[Passage to read — start]

If your team has a docker compose stack for local testing, figure out how to get it running. Fix the documentation, test your software e2e locally. 

If there is an old integration test suite that intermittently fails, don’t let those failures block your work. Fix the failures, mock the flakey dependencies, don’t just sit there and let some software waste your time because you didn’t want to put the effort into deciphering how it works. 

Working from home

I’ve been lucky enough not to be laid off yet, and have been plunged headfirst in working from home. Before this pandemic I avoided working from home because I got distracted pretty easily and found it easier to get work done in the office. I’ve typically been a high performer and like to maintain work life balance so falling behind because I worked from home is not an option. 

Now I’ve been required to work from home since early march. The first couple weeks were rough. Working in a new setting, big changes going on in the world, combined to make focus difficult. I fell behind where I wanted to be on several projects. It was all dragging me down.

Late last week, at the time of writing, I made two big changes which seem to be helping a lot. They are getting better sleep and using the Pomodoro technique to focus on work. 

To get better sleep, all I did was start closing my blinds in the evening. I live downtown, so at night there are lots of light shining into my nice large windows. The view is good, but the light degrades sleep quality. I noticed a big difference the first night and have been feeling consistently good this last week.

[Passage to read — finish]

_Action item 1_
Please list every action the passage on testing and working from home tells the reader to take, leaving out the things it says not to do.
_Action item 2_
In the passage on testing and working from home, what did the writer start doing to get better sleep?
_Action item 3_
Extend the passage on working from home from its last sentence.

[Information provided — start]

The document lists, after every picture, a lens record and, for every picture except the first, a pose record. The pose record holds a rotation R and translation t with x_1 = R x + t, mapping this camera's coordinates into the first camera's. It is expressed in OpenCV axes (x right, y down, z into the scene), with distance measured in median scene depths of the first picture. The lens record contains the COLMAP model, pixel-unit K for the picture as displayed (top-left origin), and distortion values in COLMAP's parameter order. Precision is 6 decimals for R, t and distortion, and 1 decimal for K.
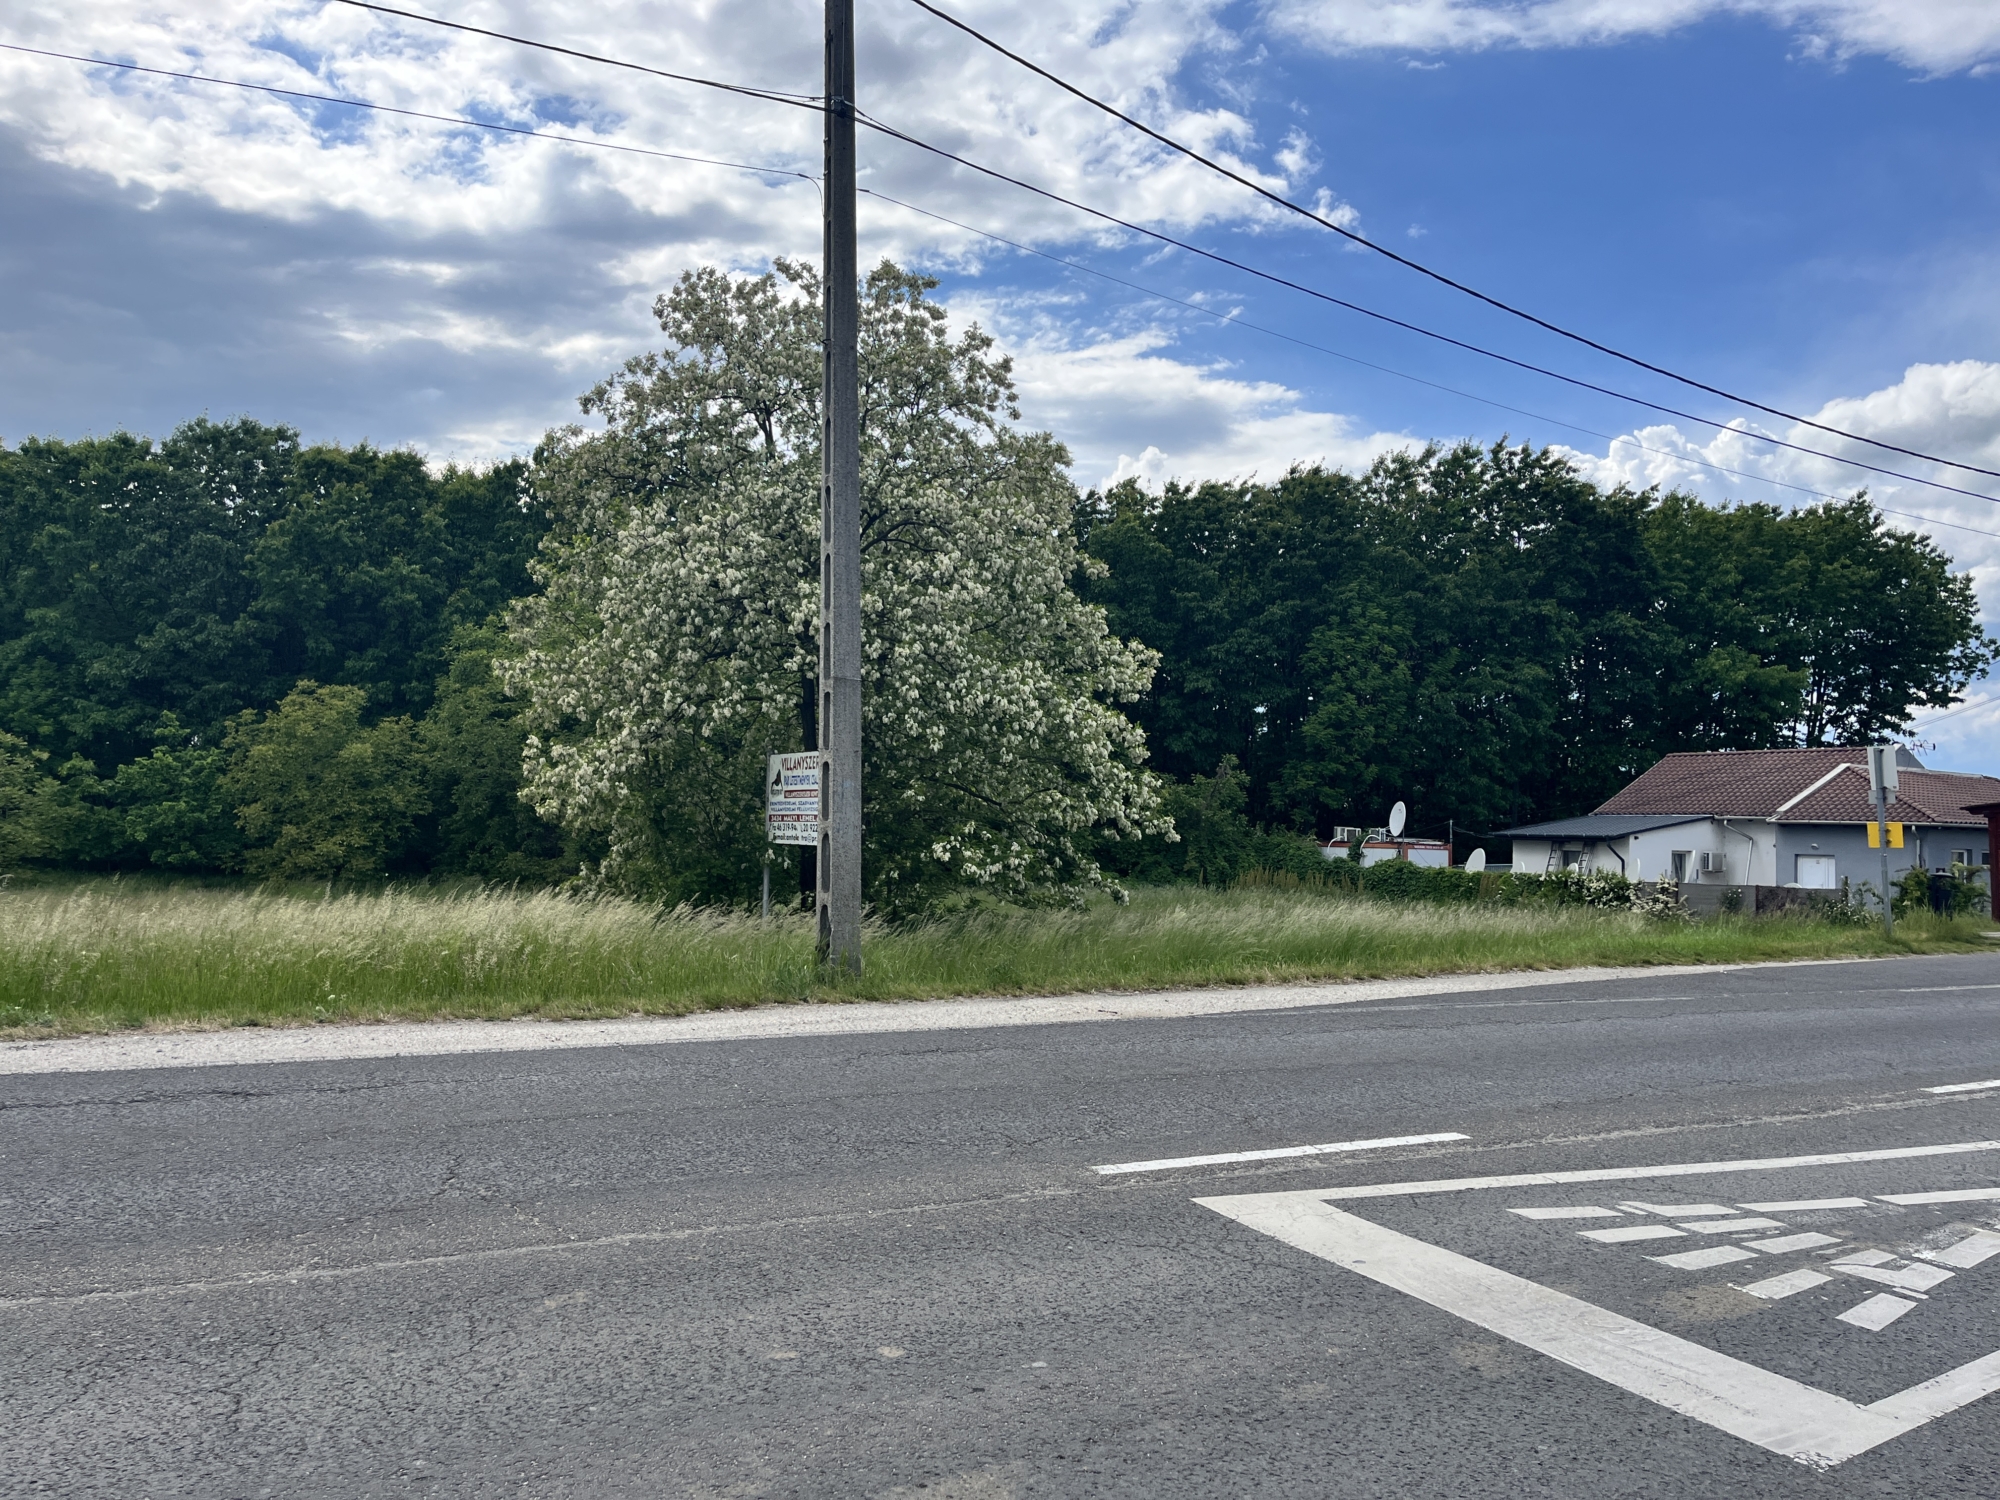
lens RADIAL K [[1545.5, 0, 1000.0], [0, 1545.5, 750.0], [0, 0, 1]] dist [0.055621, -0.061577]
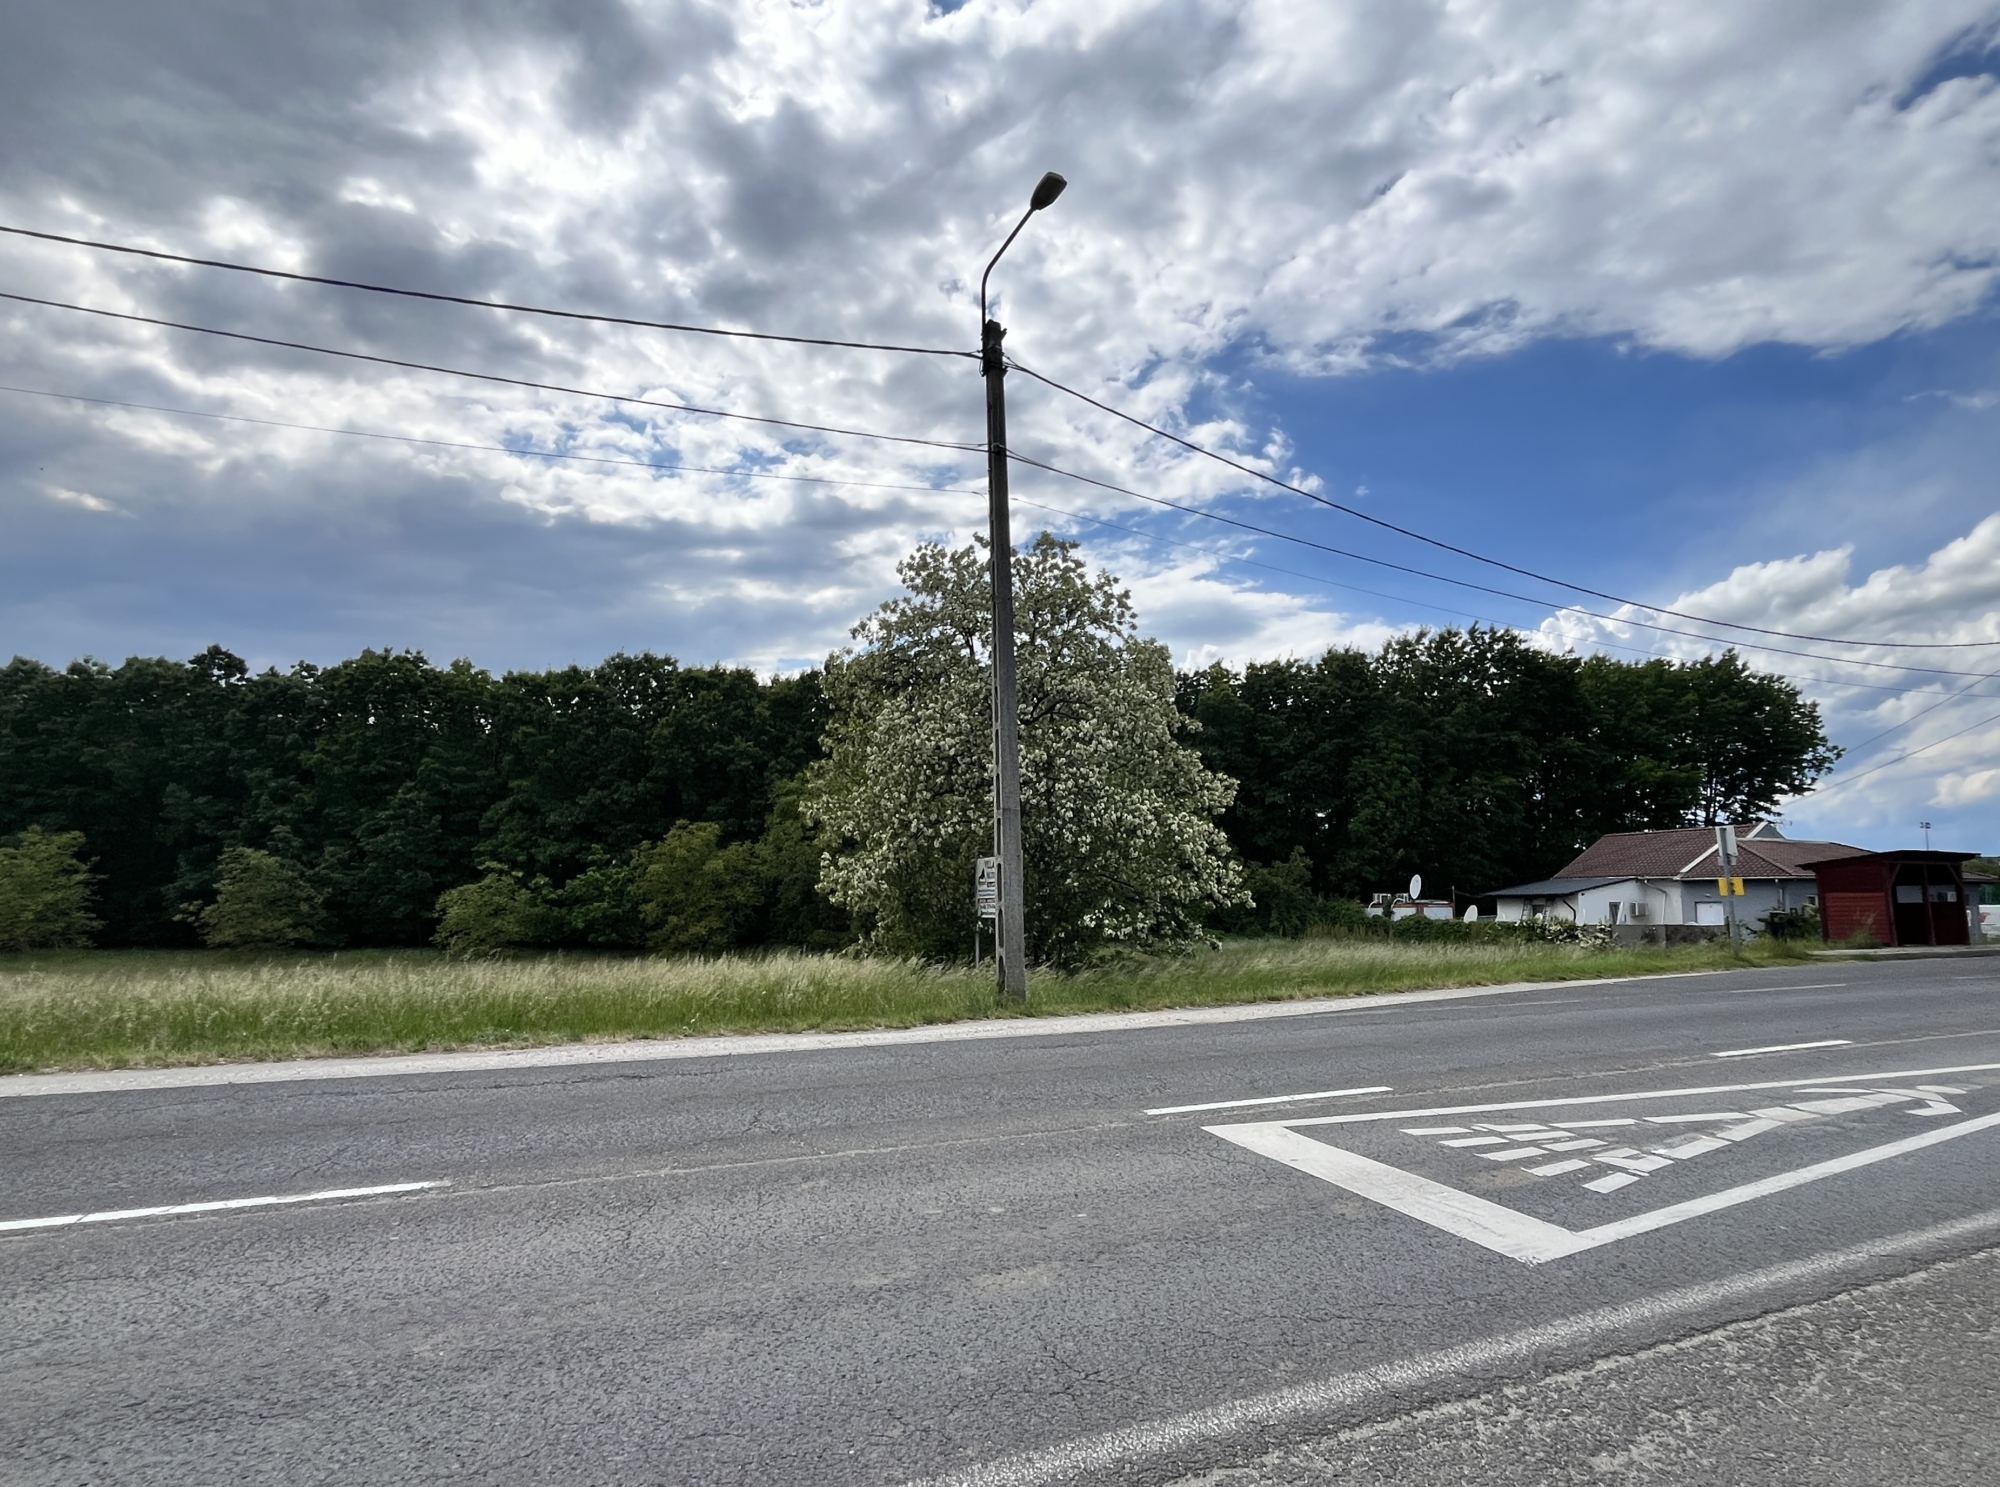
lens RADIAL K [[919.8, 0, 1001.3], [0, 919.8, 807.2], [0, 0, 1]] dist [-0.000793, 0.005868]
pose [[0.996910, -0.040075, -0.067564, -0.066425], [0.036415, 0.997846, -0.054559, 0.003101], [0.069605, 0.051930, 0.996222, 0.111674]]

[Information provided — finish]

_Answer box 1_
- Figure out how to get the docker compose stack running
- Fix the documentation
- Test your software e2e locally
- Fix the failures
- Mock the flakey dependencies

_Answer box 2_
The writer started closing the blinds in the evening.

_Answer box 3_
My version of the Pomodoro technique is to do 40minute ‘sprints’ of focused coding time. This gets me past the initial hump and doing solid work. Then I take a short break and circle back for another round of focused work. This is similar to what I would do in the office, work for a while, then chat with coworkers or go to the lunch room. Except now I just stay in my apartment and stretch or workout. 

https://en.wikipedia.org/wiki/Pomodoro_Technique

Working from home is still a bit rough. But I think I’m past the hump of adapting to it. Now I just want to optimize a few things like my monitors and getting a motorized standing desk. 

Expecting end users to customize the experience is madness

 Don’t do it to yourselves

Don’t do it to customers 

Do the work to make a good product

Enterprise software sucks. Its not bought by the people using it, but by a guy wearing a suite on the 37th floor the day after eating a fabulous steak dinner paid for by Oracle sales guys.  By the time you start using it, it is bought and paid for. Suck it up and learn how this pile of code works. 

Internal enterprise software is another beast. Constantly underfunded, built by interns that just learned object oriented programming, and designed by the CEOs cousin, it is not the greatest. 

Know what will ensure that your internal software is never improved in a meaningful way? Make customizing it the default workflow. Just have every engineer at the company load up a GreaseMonkey script that adds in the features that PAAS should have by now. 

The problem is fixed for the graybeards. Sure, every new employee will spend six months realizing that all the people who are getting anything done have customized the UI so extensively its not recognizable as the same product.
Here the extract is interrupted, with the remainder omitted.